-- PROBLEM TO SOLVE --
Word for word, restate the data that follows, omitting the images.
#### GIVEN RECORDS
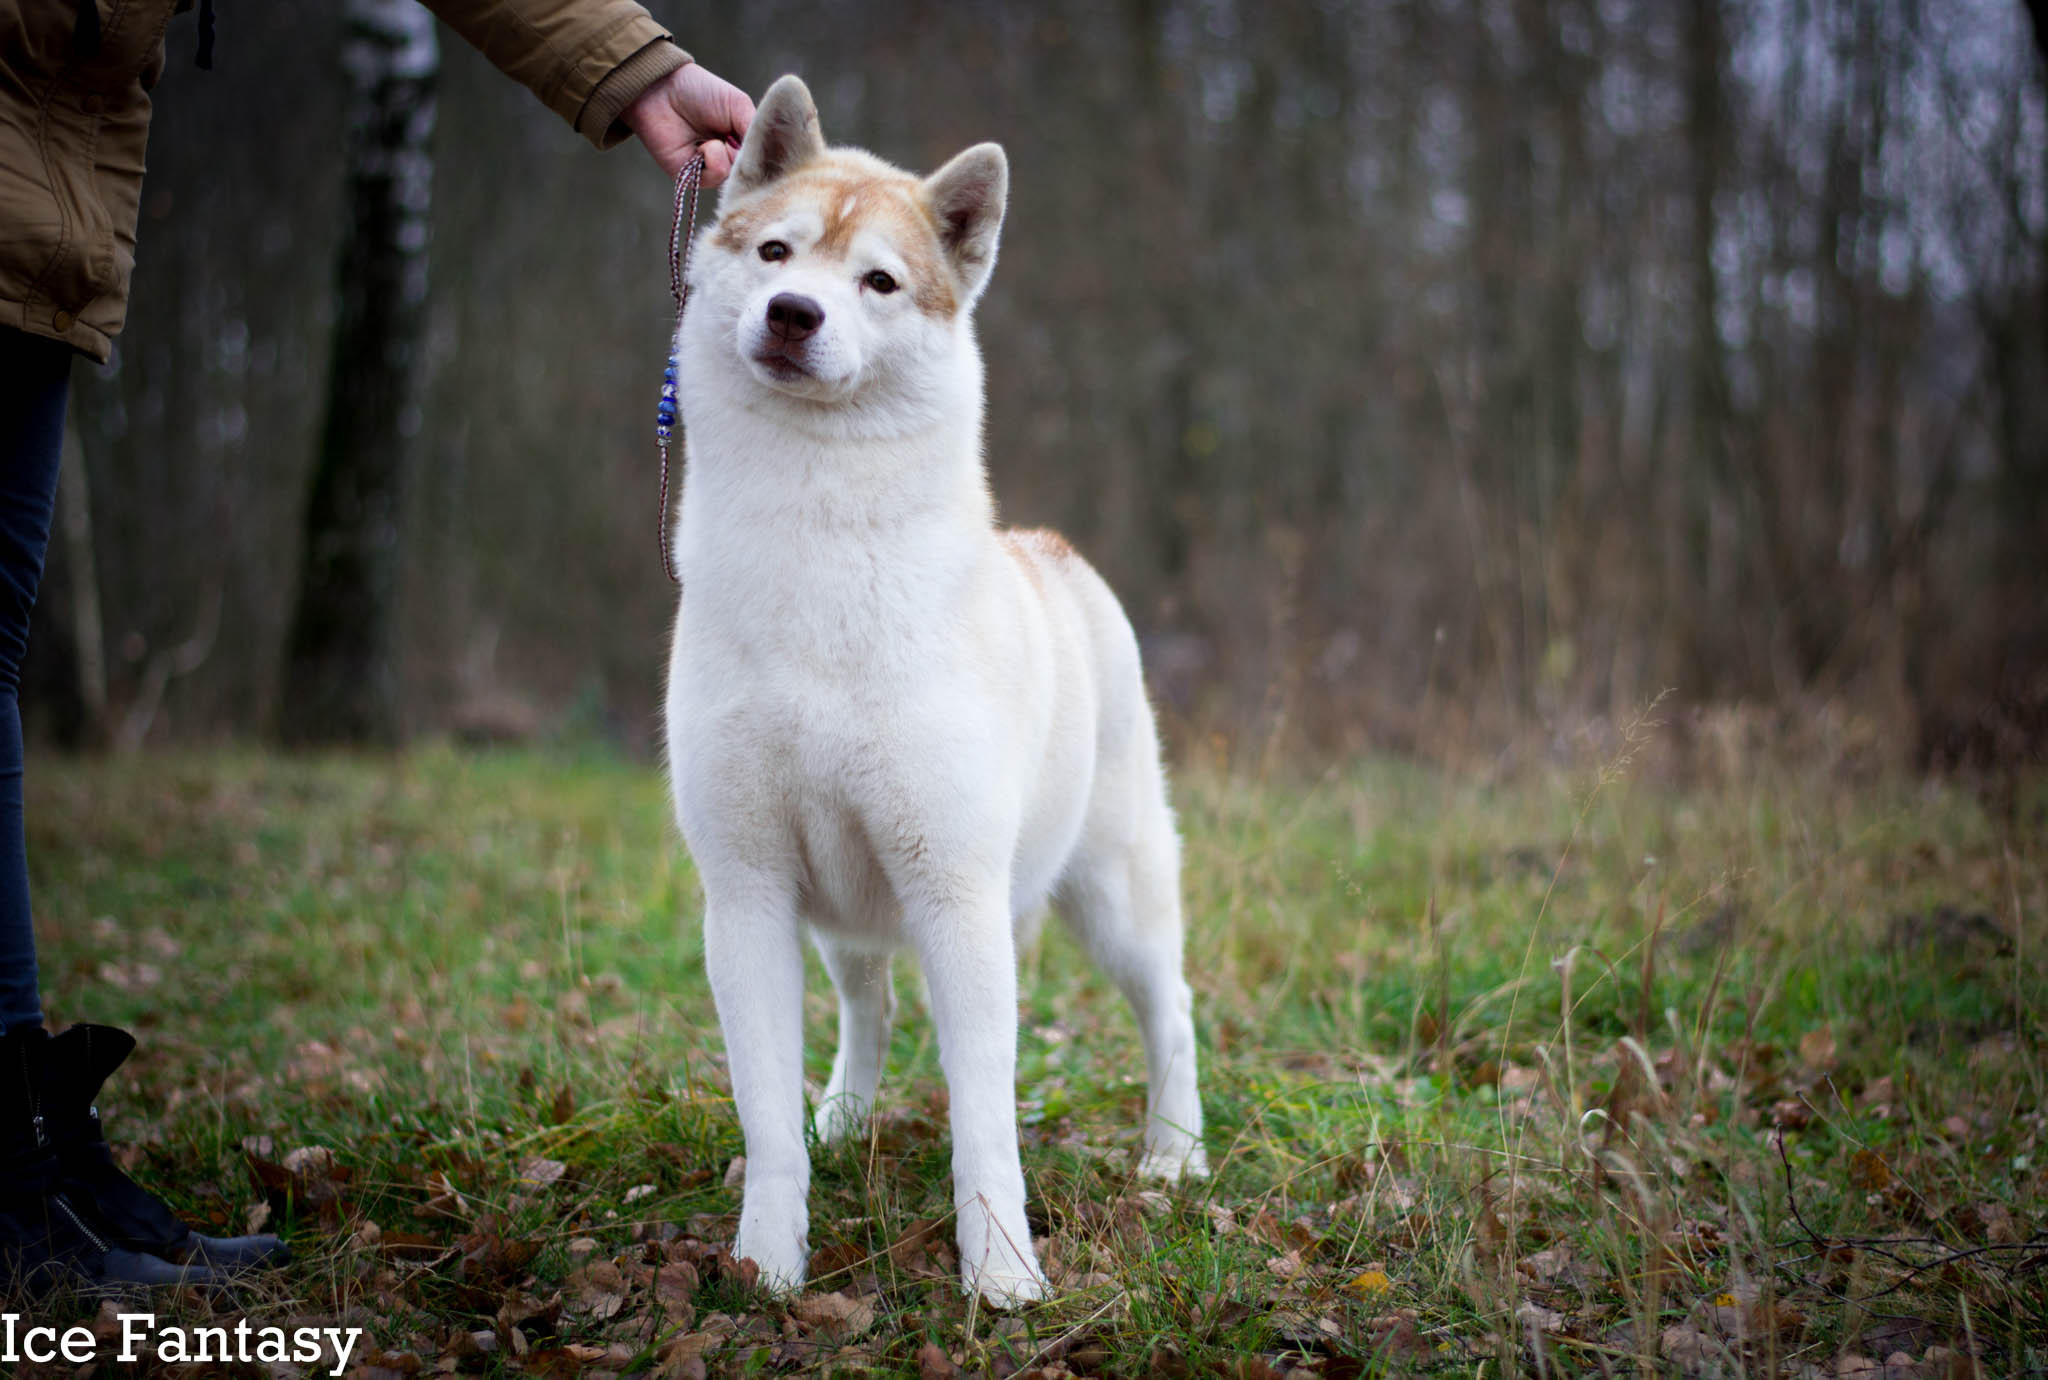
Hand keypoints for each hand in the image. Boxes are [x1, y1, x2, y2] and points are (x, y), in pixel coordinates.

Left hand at [624, 61, 754, 185]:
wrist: (662, 89)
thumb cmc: (701, 91)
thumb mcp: (738, 105)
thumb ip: (755, 129)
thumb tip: (767, 154)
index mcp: (742, 140)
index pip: (764, 159)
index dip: (767, 156)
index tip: (766, 146)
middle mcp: (728, 157)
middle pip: (752, 173)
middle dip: (747, 158)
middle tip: (734, 139)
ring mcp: (710, 168)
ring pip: (733, 179)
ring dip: (726, 157)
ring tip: (714, 139)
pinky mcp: (690, 176)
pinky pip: (712, 180)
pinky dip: (712, 162)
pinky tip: (702, 148)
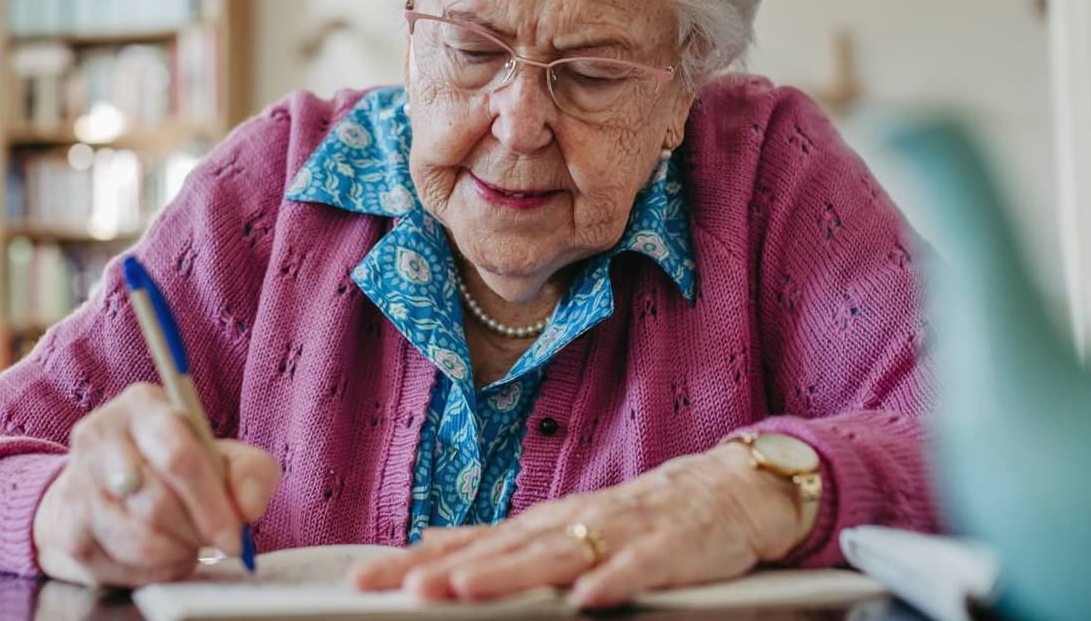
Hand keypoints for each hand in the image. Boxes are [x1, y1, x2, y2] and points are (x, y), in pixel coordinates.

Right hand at [33, 383, 281, 586]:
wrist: (112, 487)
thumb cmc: (180, 467)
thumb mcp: (226, 457)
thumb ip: (251, 474)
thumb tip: (248, 508)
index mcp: (143, 405)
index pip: (178, 457)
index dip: (212, 503)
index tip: (235, 535)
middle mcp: (100, 437)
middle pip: (157, 504)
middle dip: (196, 532)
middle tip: (213, 539)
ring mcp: (76, 484)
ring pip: (137, 540)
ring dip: (176, 552)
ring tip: (188, 541)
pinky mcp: (67, 530)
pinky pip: (120, 566)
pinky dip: (153, 570)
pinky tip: (162, 552)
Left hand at [351, 443, 801, 607]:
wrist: (727, 489)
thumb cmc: (638, 515)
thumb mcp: (561, 525)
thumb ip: (500, 538)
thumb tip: (431, 540)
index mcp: (542, 524)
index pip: (471, 545)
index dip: (417, 564)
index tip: (363, 583)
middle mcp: (571, 523)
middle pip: (504, 550)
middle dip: (451, 572)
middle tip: (402, 591)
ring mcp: (620, 532)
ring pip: (559, 555)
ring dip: (512, 574)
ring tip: (465, 591)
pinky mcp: (670, 548)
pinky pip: (642, 567)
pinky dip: (615, 580)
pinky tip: (588, 600)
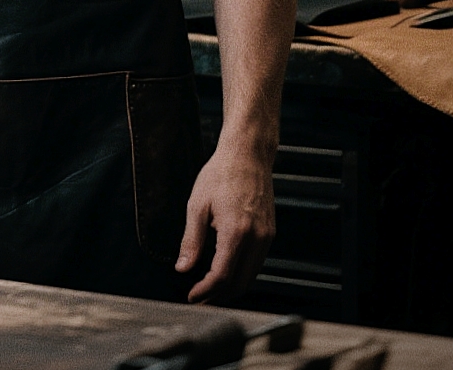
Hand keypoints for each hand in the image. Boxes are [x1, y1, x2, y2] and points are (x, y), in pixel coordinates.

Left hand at [175, 136, 275, 303]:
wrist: (248, 154)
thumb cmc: (221, 174)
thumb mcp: (197, 205)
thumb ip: (191, 240)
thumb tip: (182, 268)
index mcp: (236, 231)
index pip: (222, 276)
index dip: (206, 290)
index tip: (192, 296)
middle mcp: (257, 238)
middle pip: (240, 283)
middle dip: (219, 296)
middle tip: (200, 299)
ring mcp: (266, 236)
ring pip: (251, 276)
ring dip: (231, 287)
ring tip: (210, 289)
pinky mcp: (270, 232)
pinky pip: (257, 262)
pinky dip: (242, 273)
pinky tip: (226, 270)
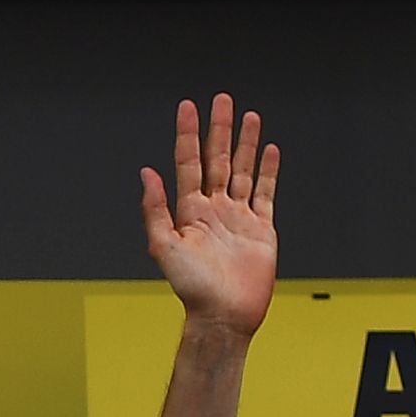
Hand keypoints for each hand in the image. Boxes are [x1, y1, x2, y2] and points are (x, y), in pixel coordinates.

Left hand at [142, 94, 278, 338]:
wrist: (223, 316)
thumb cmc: (191, 288)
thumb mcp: (165, 246)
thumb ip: (155, 210)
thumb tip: (146, 173)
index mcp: (190, 211)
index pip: (189, 162)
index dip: (188, 134)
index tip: (188, 107)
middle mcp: (214, 210)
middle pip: (217, 159)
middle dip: (220, 129)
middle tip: (222, 100)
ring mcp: (238, 218)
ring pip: (242, 170)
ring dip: (246, 143)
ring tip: (250, 116)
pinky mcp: (261, 229)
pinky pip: (265, 193)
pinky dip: (268, 171)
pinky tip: (269, 151)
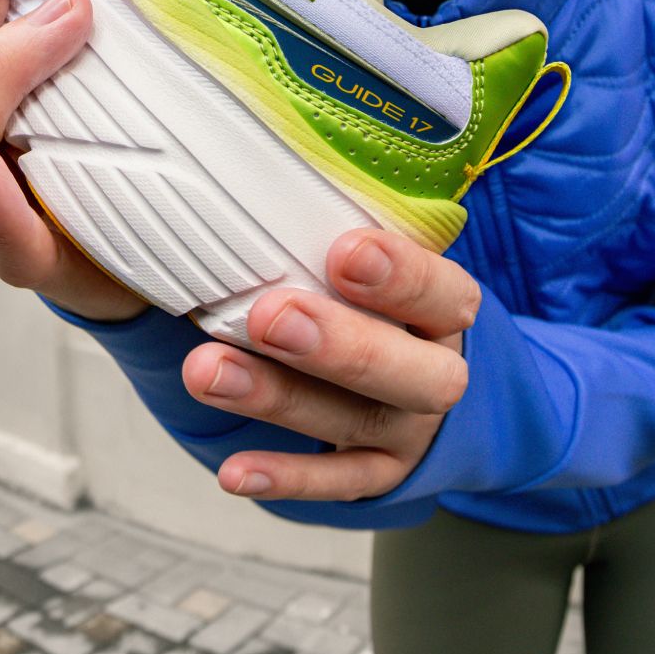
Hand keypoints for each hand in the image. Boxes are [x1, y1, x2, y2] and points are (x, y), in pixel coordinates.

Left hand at [181, 227, 479, 501]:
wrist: (437, 390)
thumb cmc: (389, 303)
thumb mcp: (390, 265)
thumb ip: (342, 232)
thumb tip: (255, 167)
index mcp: (448, 312)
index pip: (443, 293)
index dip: (401, 275)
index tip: (343, 250)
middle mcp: (438, 374)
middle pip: (408, 371)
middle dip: (338, 344)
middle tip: (270, 315)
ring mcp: (410, 432)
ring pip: (355, 422)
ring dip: (280, 398)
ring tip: (207, 372)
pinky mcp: (380, 476)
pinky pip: (336, 486)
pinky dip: (286, 478)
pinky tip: (234, 472)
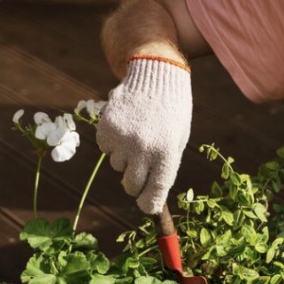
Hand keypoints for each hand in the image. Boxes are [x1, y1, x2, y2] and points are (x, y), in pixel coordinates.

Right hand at [96, 56, 191, 214]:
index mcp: (167, 152)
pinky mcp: (106, 128)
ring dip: (126, 158)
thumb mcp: (177, 140)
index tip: (148, 208)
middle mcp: (144, 148)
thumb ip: (163, 167)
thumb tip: (148, 197)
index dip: (150, 203)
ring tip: (138, 135)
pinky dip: (113, 143)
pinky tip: (125, 126)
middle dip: (135, 185)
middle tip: (138, 175)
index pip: (155, 189)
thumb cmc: (172, 112)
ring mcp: (123, 138)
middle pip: (132, 184)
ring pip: (117, 166)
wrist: (157, 75)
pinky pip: (106, 149)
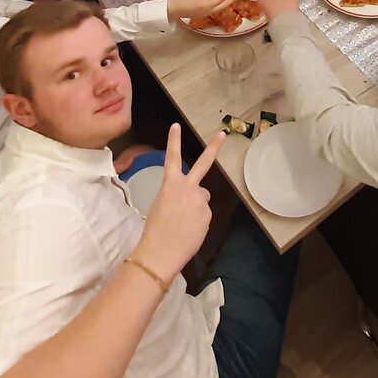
########
-- RESPONSE TO THIS EXERCISE --
Hand keypoints for each hand in the image. Boxes are [x1, y1, x2, y2] and points are (x, y), in pixel coordinates.

Left hand at [624, 61, 754, 185]:
wrist: (662, 89)
thumb cmc: (701, 91)
thumb mcp: (738, 105)
thumb ip: (755, 129)
thumb tip: (767, 154)
index mcp: (742, 140)
index pip: (764, 159)
index dip: (767, 156)
index tip: (766, 146)
middle mcp: (728, 157)
middle pip: (752, 173)
middle dip: (747, 158)
middle tip: (734, 139)
ring mcp: (710, 168)
ring pip: (733, 179)
ring dip: (726, 157)
ring tip: (714, 139)
pinky mcp: (690, 176)
pinky pip: (712, 180)
pinky dip: (712, 162)
pinky tip: (702, 148)
Hand keypoints for each hand in the image. Boxes are [x1, y1, x2, y2] and points are (x, y), in pixel coordinates.

Right hand at [33, 383, 281, 586]:
wrist: (112, 487)
thumb cmc: (180, 467)
thumb mcp: (226, 457)
thumb ip: (251, 474)
thumb tip: (248, 508)
index mcp: (143, 405)
index pip: (178, 457)
index dip: (212, 503)
index tip: (235, 535)
middle mcp: (100, 437)
middle pip: (157, 504)
middle dip: (196, 532)
middle tip: (213, 539)
ring mcp: (76, 484)
ring pip: (137, 540)
ring dip: (176, 552)
ring tip: (188, 541)
pinky mcp: (67, 530)
pinky pip: (120, 566)
pinky dip: (153, 570)
pinky tip: (162, 552)
Left hand at [351, 443, 801, 607]:
wrist: (727, 489)
thumb cmc: (638, 515)
thumb mcp: (561, 525)
thumb ip: (500, 538)
thumb tip: (431, 540)
index mcp: (542, 524)
index pip: (471, 545)
index dip: (417, 564)
index tip: (363, 583)
middle mcp: (571, 523)
middle pip: (504, 550)
middle dip: (451, 572)
middle tip: (402, 591)
ring mcp: (620, 532)
ring pip: (559, 555)
ring dip: (512, 574)
ring tip: (465, 591)
pinky mcp: (670, 548)
pinky pip: (642, 567)
pinky dip: (615, 580)
pinky tip: (588, 600)
Hand keypoints for each hand in the image. Boxes are [x1, y1, x2, y2] and points are (x, y), in pixel coordinates.

Left hand at [175, 136, 275, 303]:
wrist: (248, 154)
thumb cmc: (221, 174)
thumb mcp: (197, 205)
thumb ip: (191, 240)
thumb tip: (182, 268)
index mcp: (236, 231)
index pip: (222, 276)
index dip: (206, 290)
index tip: (192, 296)
middle mcp: (257, 238)
middle pip: (240, 283)
middle dip: (219, 296)
middle tip: (200, 299)
ring mcp: (266, 236)
ring pip: (251, 276)
ring dip: (231, 287)
ring tip: (210, 289)
pinky mcp: (270, 232)
pinky pip: (257, 262)
pinky dip: (242, 273)
pinky tip: (226, 270)
Hand keypoints for each hand in the image. Boxes are [x1, y1, x2, y2] and points are (x, y), in pixel coordinates.

Left hand at [142, 94, 278, 338]:
wrist: (223, 316)
thumb cmc: (191, 288)
thumb mcp: (165, 246)
thumb ip: (155, 210)
thumb tip: (146, 173)
index mcp: (190, 211)
index pip: (189, 162)
index dip: (188, 134)
index tip: (188, 107)
middle mcp: (214, 210)
middle pip: (217, 159)
middle dip: (220, 129)
middle tip: (222, 100)
ring mcp: (238, 218)
ring pip: (242, 170)
ring dip: (246, 143)
ring tip: (250, 116)
pinky mcp: (261, 229)
pinky pip: (265, 193)
pinky dip: (268, 171)
pinky tip: (269, 151)
Hand keypoints for each hand in the image. Boxes are [x1, y1, x2, y2] and points are (x, y), in pixel coordinates.

Left hand at [181, 227, 479, 501]:
wrist: (437, 390)
thumb cmc: (389, 303)
thumb mcp: (390, 265)
thumb ip: (342, 232)
thumb tip: (255, 167)
index mcp: (448, 312)
index pip: (443, 293)
index dip: (401, 275)
index tip: (343, 250)
middle mcp: (438, 374)
middle pip: (408, 371)
middle dip: (338, 344)
middle tip: (270, 315)
ring mcp: (410, 432)
ring pip: (355, 422)
ring dip: (280, 398)
ring tip: (207, 372)
pinky mcp: (380, 476)
pinky pip: (336, 486)
pinky dip: (286, 478)
pinky tip: (234, 472)
Hand keypoints for each hand in the image. Boxes are [x1, y1, x2, y2] and points are (x, y), in pixel coordinates.

Right hand at [96, 56, 191, 214]:
index mcp: (167, 152)
pinky mcp: (106, 128)
ring dip: (126, 158)
thumb mcp: (177, 140)
index tip: (148, 208)
middle mcp: (144, 148)
thumb ip: (163, 167)
thumb tip: (148, 197)
index dip: (150, 203)
ring tip: (138, 135)
pinky dip: (113, 143)
pinky tip: (125, 126)
middle dip: (135, 185)
middle tip: (138, 175)
index pip: (155, 189)
thumb cmc: (172, 112)
ring mcp: (123, 138)
middle pip: (132, 184)
ring pip: (117, 166)
wrist: (157, 75)
pinky pip: (106, 149)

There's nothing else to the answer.